Your current configuration of infrastructure is designed to meet a peak in volume of traffic. That is, you have built it to sustain the peak traffic throughout the year and get by with the least number of user complaints. This peak could be Black Friday or it could be annual performance review time.

Using the maximum page view per second will tell us how much money is spent to maintain this peak traffic:

Interaction_Cost = (OpEx + CapEx) / Page_View_per_Second

Each year, you expect to grow the business. As you grow, you will build more hardware in lock step. If you do nothing to improve the performance, then you should expect the Interaction Cost to remain constant, year over year.


Let me share an example use of this model – based on real life events.

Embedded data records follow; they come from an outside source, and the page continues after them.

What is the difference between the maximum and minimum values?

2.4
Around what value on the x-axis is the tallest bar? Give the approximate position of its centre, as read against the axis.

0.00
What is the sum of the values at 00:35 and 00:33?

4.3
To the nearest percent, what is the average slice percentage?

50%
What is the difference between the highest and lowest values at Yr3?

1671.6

In this example, let’s assume a retailer, with this configuration:

  • 140 “pizza box” type servers ($5k, 0.5KVA)
  • 400 Page View/s peak
  • 30% YoY growth rate

The problem is that the home page and on key category page account for 40% of the site traffic – all of which cannot be cached by the local varnish or cdn layers and must go back to the datacenter. This is because:

  • html included basic personalization rendered by server side (“Hello Colin”)
  • unique shopper cookie is generated for each request (intrinsic for business KPIs)

You’re probably shaking your head. I know. But this kind of web application is all too common.

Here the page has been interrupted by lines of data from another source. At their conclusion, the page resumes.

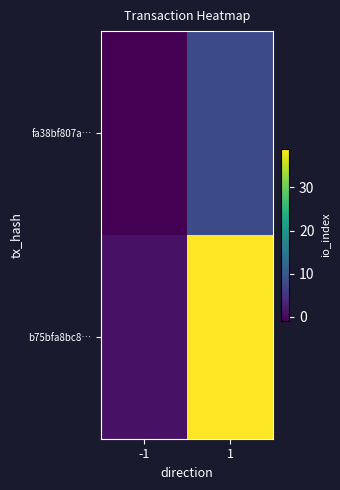

At -1, list the series in order from largest to smallest.

b75bfa8bc8…, fa38bf807a…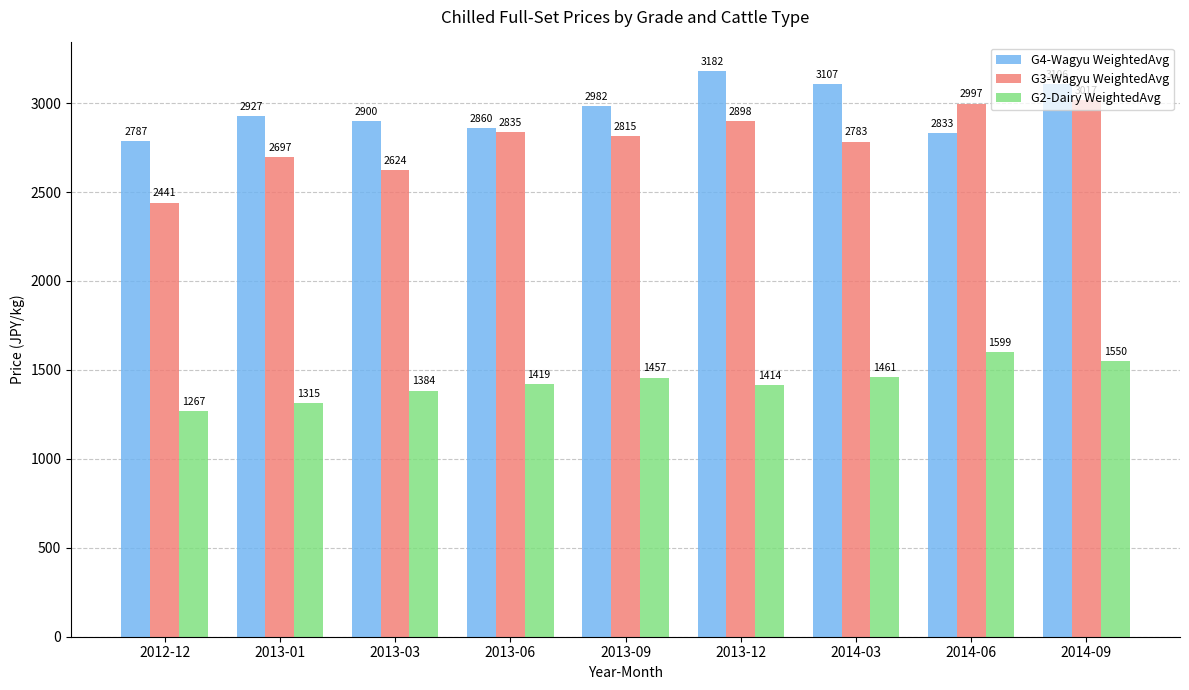

Which series has the largest total across all categories?

G4-Wagyu WeightedAvg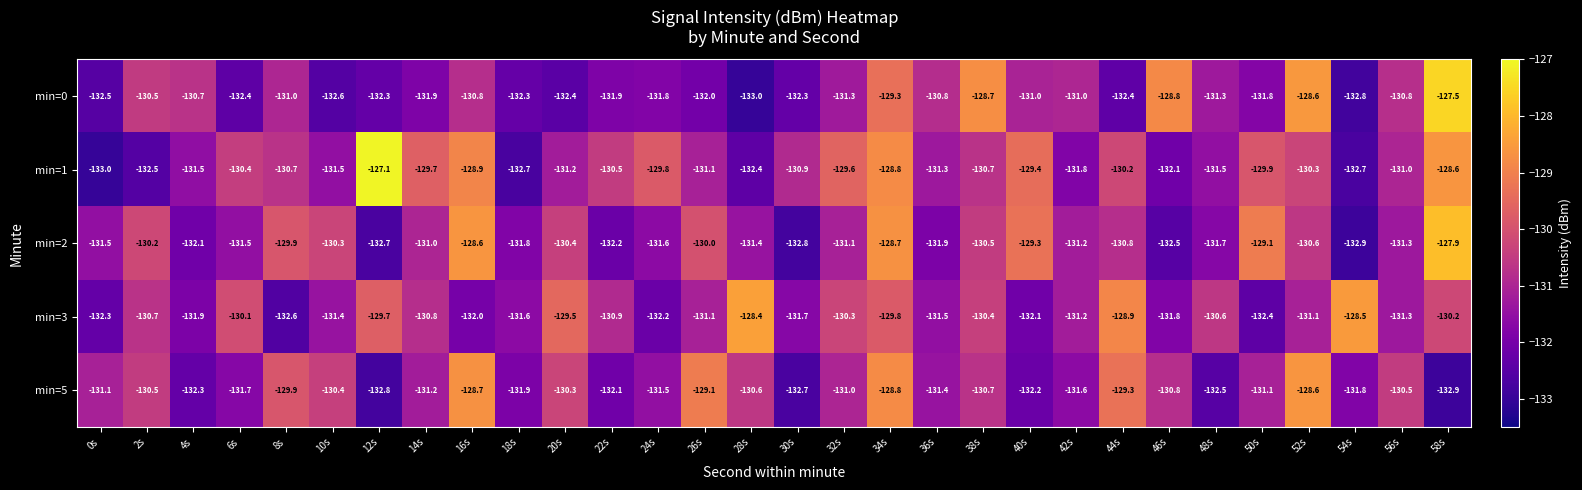

List the series in order of their peak value, highest first.

min=1, min=0, min=2, min=3, min=5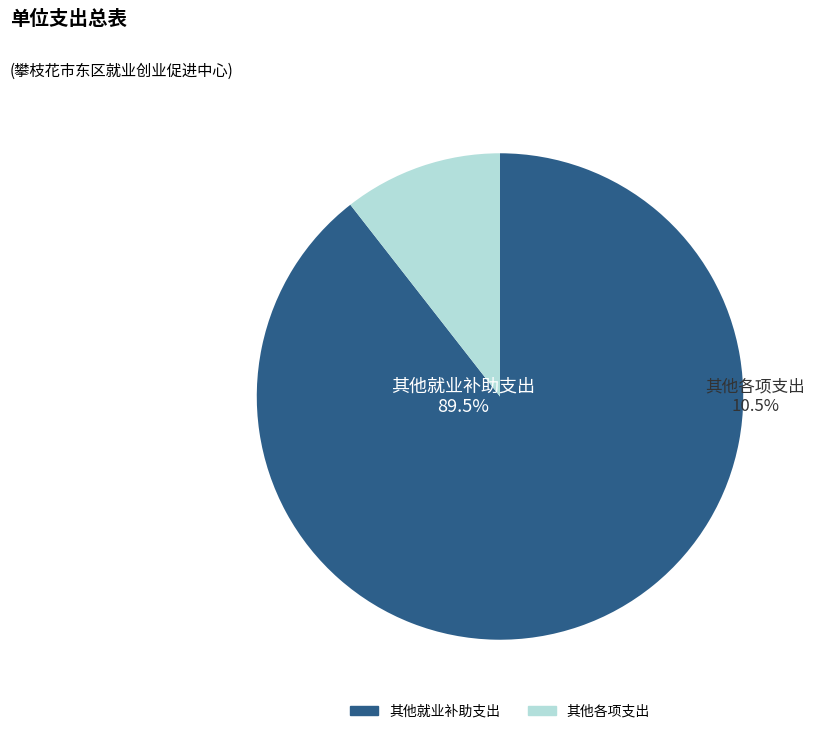

The 其他就业补助支出 slice represents 89% of the pie. True or false?

True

Investing in changes to the website html generation would improve the local cache layer and the offload of the cdn – not to mention improve the time to first byte substantially. (To accomplish this, client side javascript could be used to inject the personalization as well as guid generation for shopper tracking. This way the business goals can still be met and now a page is cacheable.)

With even a small TTL (eg: 1min) will result increase the offload from the datacenter by 40%. Assuming we don’t turn off any previously commissioned hardware, we can delay expanding the data center footprint by one year!

The results are more than enough to justify the cost of investment. The best part is that these projected savings don’t include any costs by the infrastructure teams to maintain the growing footprint. Your I/O teams will approve!

Plugging the numbers in we can see the cash spent this year (year 0) and the projected cash flow for next year if we don’t make the changes. In contrast we now have shown how our performance improvement will impact the total cost of ownership

Looking at it another way, we can see that the cost per interaction also decreases.

How can I use this model?

The example I gave shows how increasing caching impacts operations but it doesn’t stop there. Any change you make that makes applications more efficient, takes advantage of caches, reduces number of requests or makes requests smaller will impact the cost to the business. Using this simple model we can project the financial impact of those performance improvements.

This is only the beginning. I believe that there are many other financial models that can be used to help convince the business that performance matters!